– Pierre Jolivet ; 2017 –

En nous plongeant dans le quotidien d’une brigade de pompiers, Pierre Jolivet éclaire un métier qui, en dehors des clichés usités, reste encore méconnu. Un film aux allures de documentaire qui, malgré ses lourdeurs, n’en demeure pas moins une agréable surprise.

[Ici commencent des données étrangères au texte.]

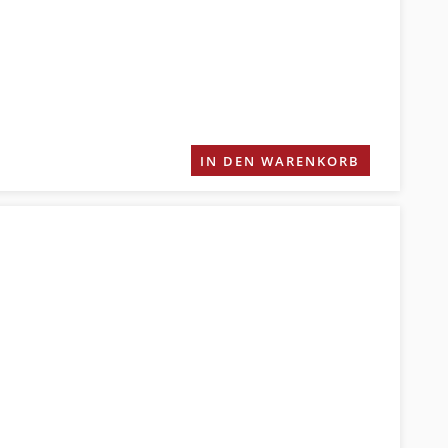
IN DEN WARENKORB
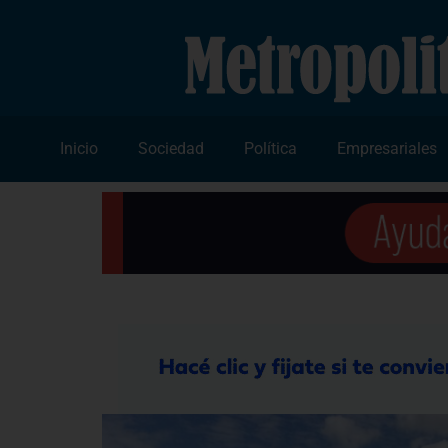
Inicio
Sociedad
Política
Empresariales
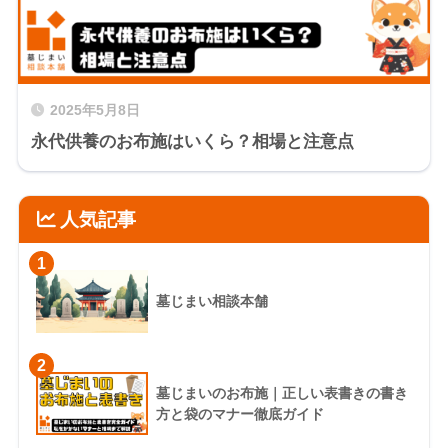
2025年5月8日
永代供養のお布施はいくら？相場と注意点
人気記事
1
墓じまい相談本舗
2
墓じまいのお布施｜正しい表書きの書き
方と袋のマナー徹底ガイド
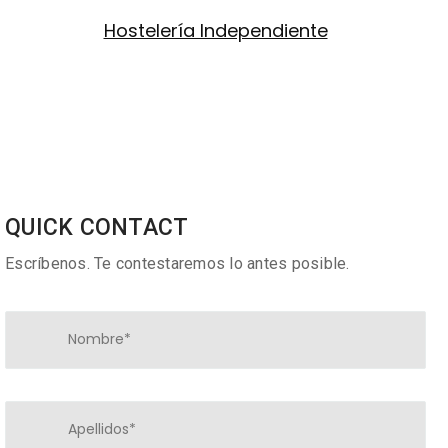
Hostelería Independiente
QUICK CONTACT
Escríbenos. Te contestaremos lo antes posible.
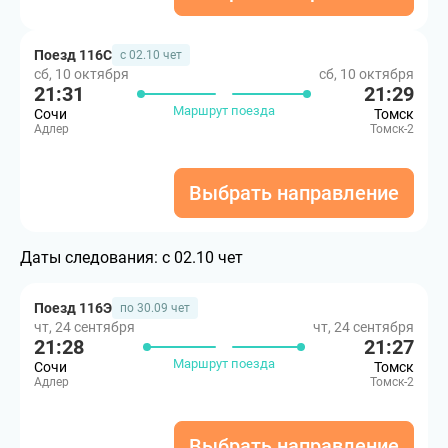
Поезд 116С
с 02.10 чет
сб, 10 октября
сб, 10 октября
21:31
21:29
Маршрут поезда
Сочи
Томск
Адлер
Томск-2
Выбрать направление
Даты следования:
с 02.10 чет
Поезд 116Э
по 30.09 чет
чт, 24 сентября
чт, 24 сентября
21:28
21:27
Маршрут поезда
Сочи
Томск
Адлер
Томск-2
Выбрать направление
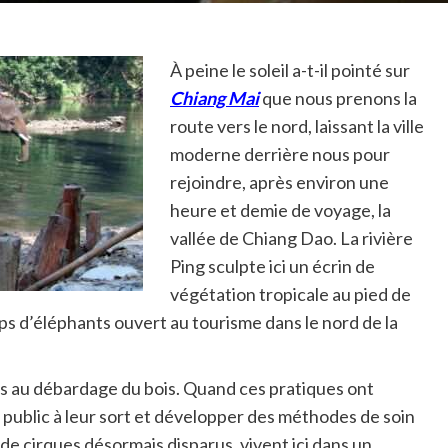
À peine le soleil a-t-il pointé sur
Chiang Mai
que nous prenons la
route vers le nord, laissant la ville
moderne derrière nous pour
rejoindre, après environ une
heure et demie de voyage, la
vallée de Chiang Dao. La rivière
Ping sculpte ici un écrin de
végétation tropicale au pied de
mps d’éléphants ouvert au tourisme dans le nord de la
inés au débardage du bois. Quand ces pratiques ont
e public à leur sort et développer des méthodes de soin
de cirques désormais disparus, vivent ici dans un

Ce qui marque d’emblée concernant Les Hommes du feu est le rythme de l’oeuvre, mise au pas par la brigade qu’elle poursuit tout du long. Un film énergique qui décortique avec précision le quotidien d’une caserne de l’Aude, menée par le lieutenant Philippe, interprété avec brio par Roschdy Zem. Un quotidien brusqué par l’arrivée de Bénédicte alias Béné (convaincante Emilie Dequenne), nouveau sous-lieutenant dont le genre ne passera pas inaperçu. Bien consciente de la vigilance et des clichés qu’elle devra affronter, la jeune femme redouble de motivation pour s’affirmer comme l’égale de ses collègues. Dès sa première mission, la pompière est confrontée à un grave accident qui mettra à rude épreuve ses compétences de leader. Une virée catastrophe qui affaiblira considérablement la confiance en soi de l’héroïne et placera toute sa caserne dans une position délicate face à la justice et à la commune. Des problématiques juridiques et économiques qu’aborde Pierre Jolivet au film de son long-métrage, renforçant le réalisme inhérent aux Hommes du feu et offrant un tableau complet du quotidien d’une brigade de pompiers. Un aspect documentaire qui est également visible dans la mise en scène du film, s’attardant tour à tour sur les petits détails de chaque intervention – préparation des pompiers et de leur matériel, enquête juridique sur un feu suspect – mais aussi à l’aspect spectaculaire des incendies, démonstration à la fois grandiose et dévastatrice d’un phénomène naturel.

Studio Canal

Happé par le rythme soutenu du long-métrage, le spectateur fait la rencontre d’une multitude de personnages et entre dans l’intimité de la brigade. Là encore, la caméra de Pierre Jolivet se montre précise et incisive et nous permet d’appréhender les relations tissées entre les membres de la caserne. Des scènes qui retranscrivent à la fois l’unité représentative de la brigade, réunie par un même souci du bien commun, mais également les dissensions qui la déchirent. La relation entre Bénédicte et Xavier (Michaël Abiteboul qu’on adore retrouver depuis Les Revenants) se montre ainsi intéressante, sombrant toutefois progressivement dans une lourdeur épuisante. Les clichés sexistes prodigués quotidiennement par le pompier au sujet de sa nouvelle partenaire traduisent, et c’est bien nécessaire, la composition majoritairement masculine des corps de pompiers. Éclairants, ces échanges n’en demeurent pas moins agaçants et finissent par s’empêtrer dans le sexisme de Xavier, mâle dominant pour qui la direction d’une femme est « contre-nature », déchiré entre son « instinct primaire de protection » et ses convictions machistes.

Studio Canal

Alourdi par des intrigues secondaires qu’il s’épuise à développer, Les Hommes du feu se révèle toutefois être une agréable surprise. Malgré ses relents de paternalisme et de machisme, distillés ça et là au fil du récit et représentatifs – on veut bien le croire – d’une réalité constatée par le réalisateur, l’oeuvre est sauvée par son sens du détail et quelques belles séquences d’émotions. Au cœur de ces scènes : Roschdy Zem, pilier central du film et acteur ici irréprochable. Même si son personnage n’échappe pas à certains clichés – je ne citerais ici qu’une leçon paternaliste donnée à un mystérieux pyromane – l’interprète incarne la qualité principale des Hommes du feu qui n’est autre que sa sincérité. À voir en salles pour se faire une idée, que l’on soit homme, ou femme.